Each donor of the £5,000 (or multiples of) target figure received two photographs and a small plaque, very few of which still exist. Such is the way that Britain regards it’s heritage.

The Air Ministry laid down strict rules regarding the representation of the name, most of which were ignored, and markings tended to follow the whim rather than the rule. At first, any such details were supposedly to be contained in a 9 inch by 6 inch rectangle, though this would obviously be too short for a lengthy name. The early names were in dull yellow script, but this soon gave way to light grey, white and, in some cases, black. The small rectangle was soon forgotten, and large coats of arms (2ft 6ins), began to appear, transfers being provided by the donor. Some names were chalked on simply for the benefit of photographers, but by 1942 the light grey 2-inch lettering had become standard. Aircraft built at the Castle Bromwich factory could originally be distinguished by their presentation names being in italics, but by 1941 the use of italics had been dropped. Some aircraft had other presentation details added, obliterating the original names, but very few of these names were intact at the end of the war.

Sqn/Ldr R.M. Milne, 92 Squadron, in the cockpit of his Spitfire Mk. V, Digby, 2 December 1941. Reportedly the name NEW YORKLIN was chalked on solely for the benefit of American press photographers. The United States were not yet in war and Britain needed all the good publicity it could get on the other side of the Altantic.
[Crown Copyright]

The town of Stamford’s Spitfire Fund had sent a cheque to Lord Beaverbrook and wanted a photograph of “their” Spitfire. A transfer of the name STAMFORD along with the coat of arms was taken to nearby Wittering where it was applied to P8505 J.G., it being much easier to cover up “J.G.” than THE OLD LADY (P8509) or HUNTLY COCK O’ THE NORTH (P8644) amongst others which were there at that time. Whether it remained as STAMFORD or reverted to “J.G.” is open to speculation, but the local Mayor was happy with his photograph.

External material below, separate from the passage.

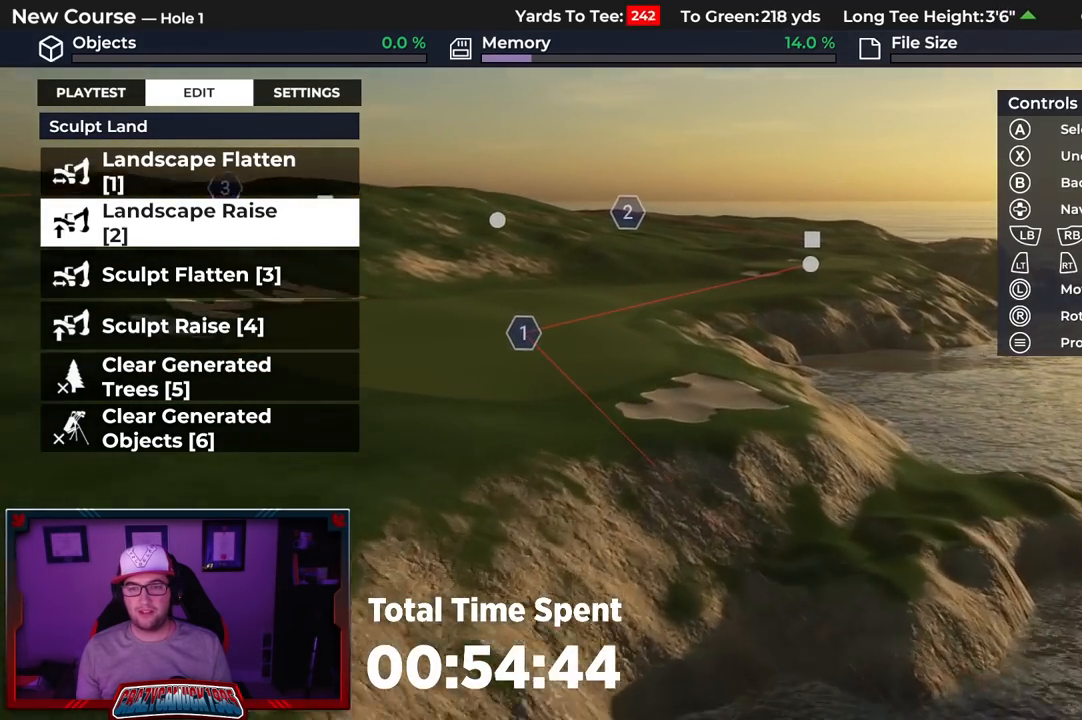
{"buttons": [], "left_stick": "center", "right_stick": "center", "events": [[200, "R2", "up"], [400, "right_stick", "center"], [467, "left_stick", "center"]]}
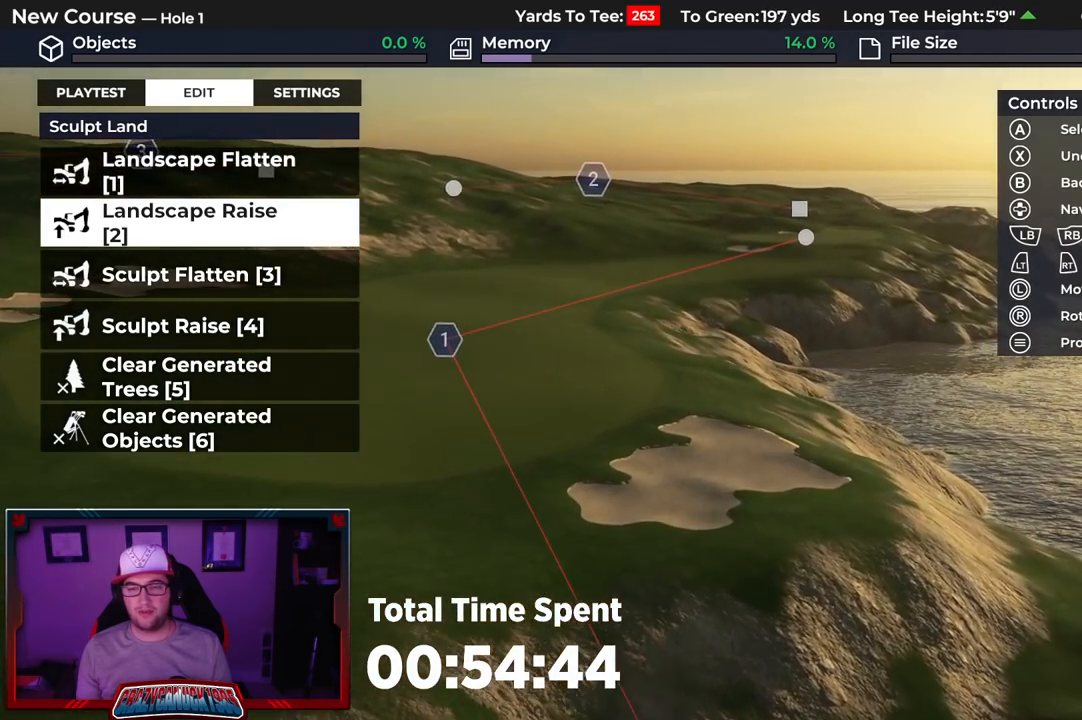
{"buttons": ["R2"], "left_stick": "down", "right_stick": "center", "events": [[317, "left_stick", "down"], [467, "R2", "down"]]}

By the end of the war, well over fifteen hundred Spitfires are known to have carried presentation names, and allowing for those still not traced, donations totalled something in the order of £8,000,000 (around £175,000,000 in present-day values). Sadly, the serials of nearly two hundred of these are unknown, largely because most of the relevant official documentation was scrapped in the early post-war years. The only surviving evidence of a presentation name may therefore be on a snapshot in an old photograph album, and then sometimes only when examined under a magnifying glass.

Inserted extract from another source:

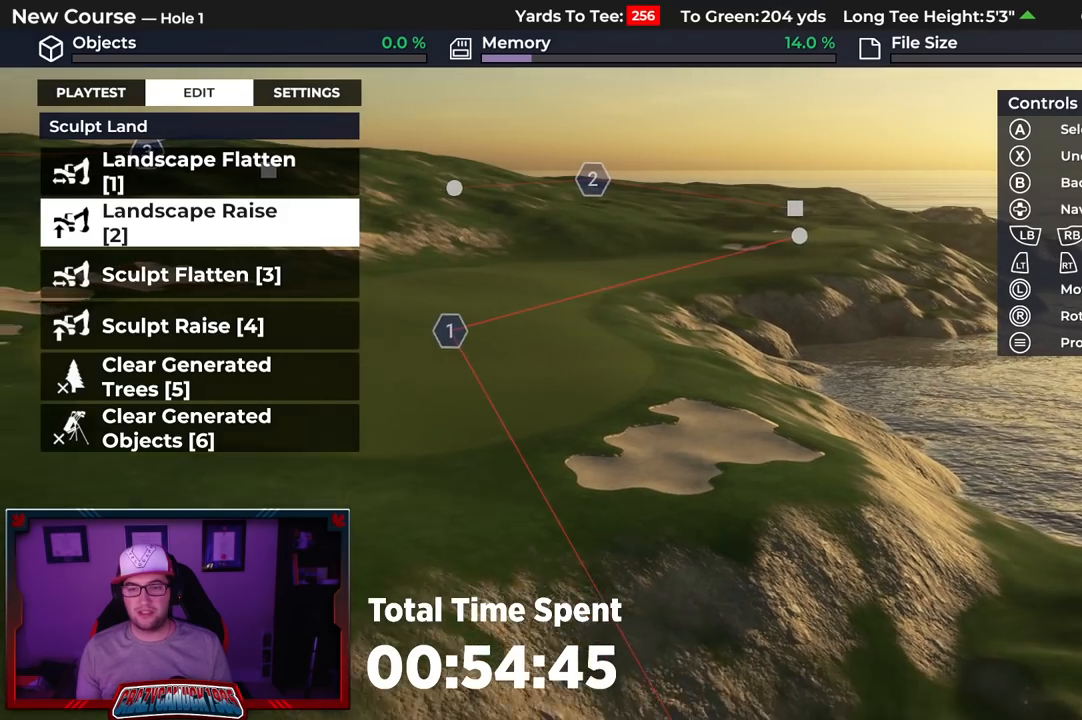
{"buttons": [], "left_stick": "down", "right_stick": "center", "events": [[50, "left_stick", "center"], [200, "right_stick", "left"], [317, "left_stick", "down"], [400, "R2", "up"], [483, "right_stick", "center"]]}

More then 2,200 presentation aircraft are known to have existed, these including 1,574 Spitfires and 331 Hurricanes, and there may well be others which we have not yet tracked down. Our lists include 5 Ansons, 1 Auster, 6 Beaufighters, 3 Blenheims, 1 Bolingbroke, 1 Boston, 5 Cornells, 18 Defiants, 1 Flamingo, 9 Fortresses, 4 Fulmars, 1 Goose, 1 Halifax, 2 Hampdens, 28 Hudsons, 12 Lancasters, 3 Lockheed 12As, 12 Lysanders, 1 Mitchell, 10 Mosquitoes, 2 Oxfords, 1 Proctor, 2 Rapide, 26 Stirlings, 5 Sunderlands, 2 Swordfish, 1 Tempest, 4 Tiger Moths, 2 Tornadoes, 32 Typhoons, 1 Walrus, 48 Wellingtons, 14 Whirlwinds, 16 Whitleys and 15 unidentified types.

A Spitfire Mk. II EAST INDIA SQUADRON from No, 65 Squadron in at Kirton-in-Lindsey, 1941. Many Spitfires Mk. II of that unit carried this presentation marking.  It’s format, two rows of letters within a yellow 9 inch by 6 inch rectangle, conform to the early official attempt to standardise the presentation markings.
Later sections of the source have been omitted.